● DATA RECORDS
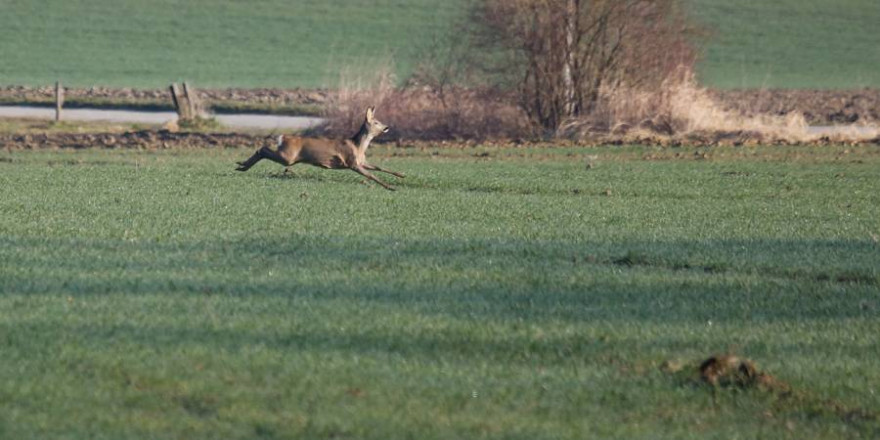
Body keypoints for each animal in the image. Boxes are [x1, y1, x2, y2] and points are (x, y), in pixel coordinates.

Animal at [235, 107, 404, 190]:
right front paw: (390, 187)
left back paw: (241, 165)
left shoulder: (361, 162)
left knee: (262, 150)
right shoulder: (352, 163)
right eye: (376, 122)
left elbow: (380, 167)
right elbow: (371, 175)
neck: (358, 146)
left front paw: (401, 175)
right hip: (288, 157)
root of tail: (283, 137)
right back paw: (242, 166)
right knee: (262, 149)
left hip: (287, 156)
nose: (387, 127)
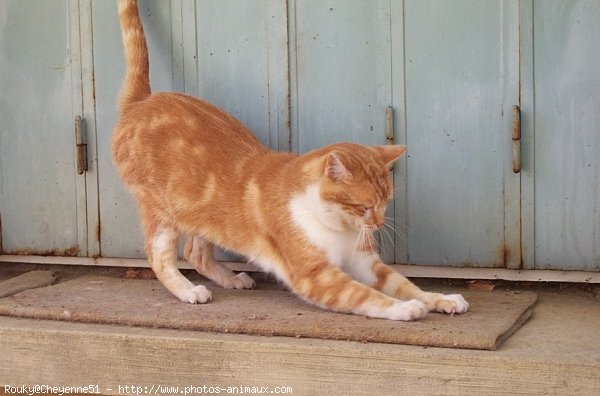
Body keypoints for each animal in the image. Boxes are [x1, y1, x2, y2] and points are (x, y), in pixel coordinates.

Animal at [113, 0, 468, 320]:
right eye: (364, 206)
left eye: (386, 203)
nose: (379, 224)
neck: (337, 226)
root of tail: (141, 101)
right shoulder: (316, 276)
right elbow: (366, 295)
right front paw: (407, 308)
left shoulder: (365, 263)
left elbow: (403, 283)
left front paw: (440, 298)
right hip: (161, 210)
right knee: (159, 255)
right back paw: (188, 290)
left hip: (199, 212)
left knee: (195, 252)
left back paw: (231, 279)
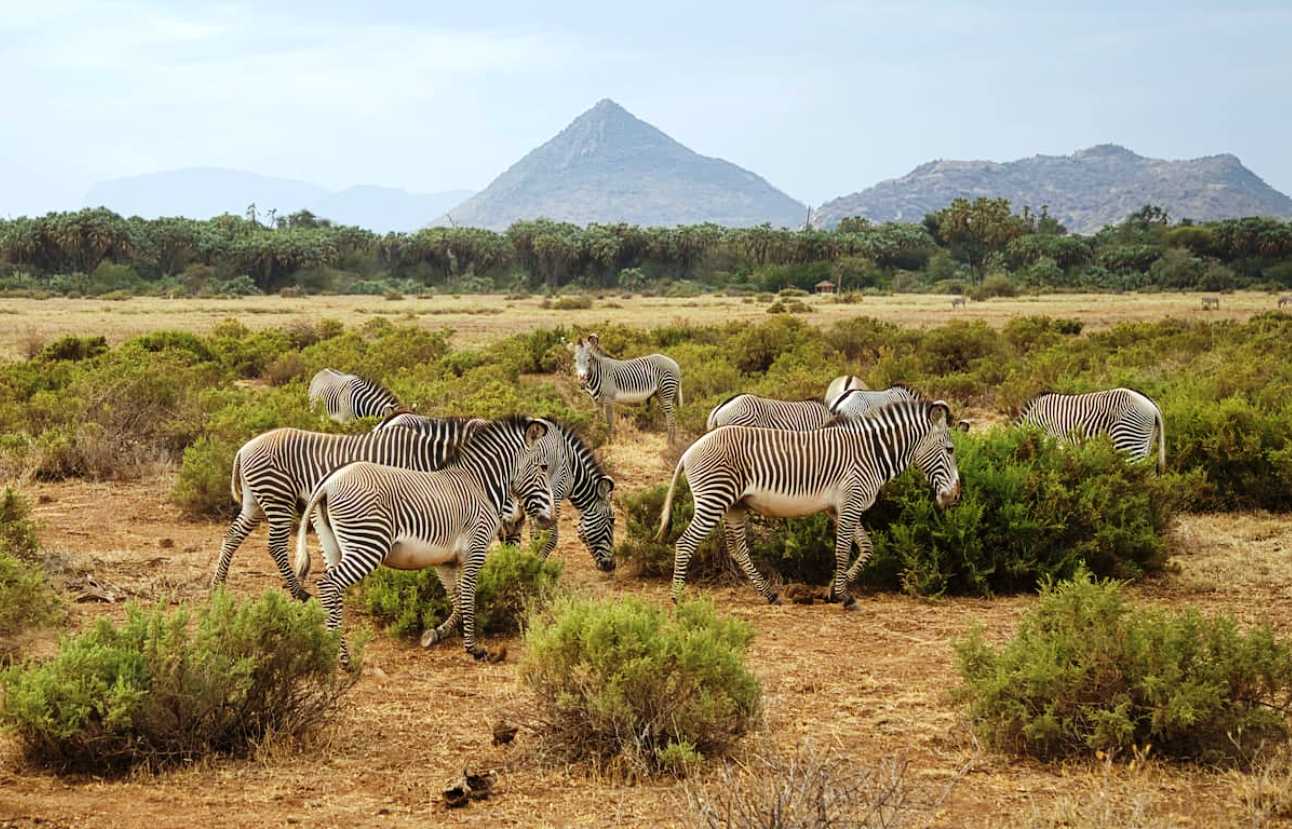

● EXERCISE PROMPT
The copy should hold exactly the lines from the line containing "left front paw: (440, 298)" through the end of the data, both ends included, and no pictures.

● ANSWER FOR THE TASK
left front paw: (440, 298)
right hip: (161, 210)
right knee: (159, 255)
right back paw: (188, 290)
left hip: (199, 212)
left knee: (195, 252)
left back paw: (231, 279)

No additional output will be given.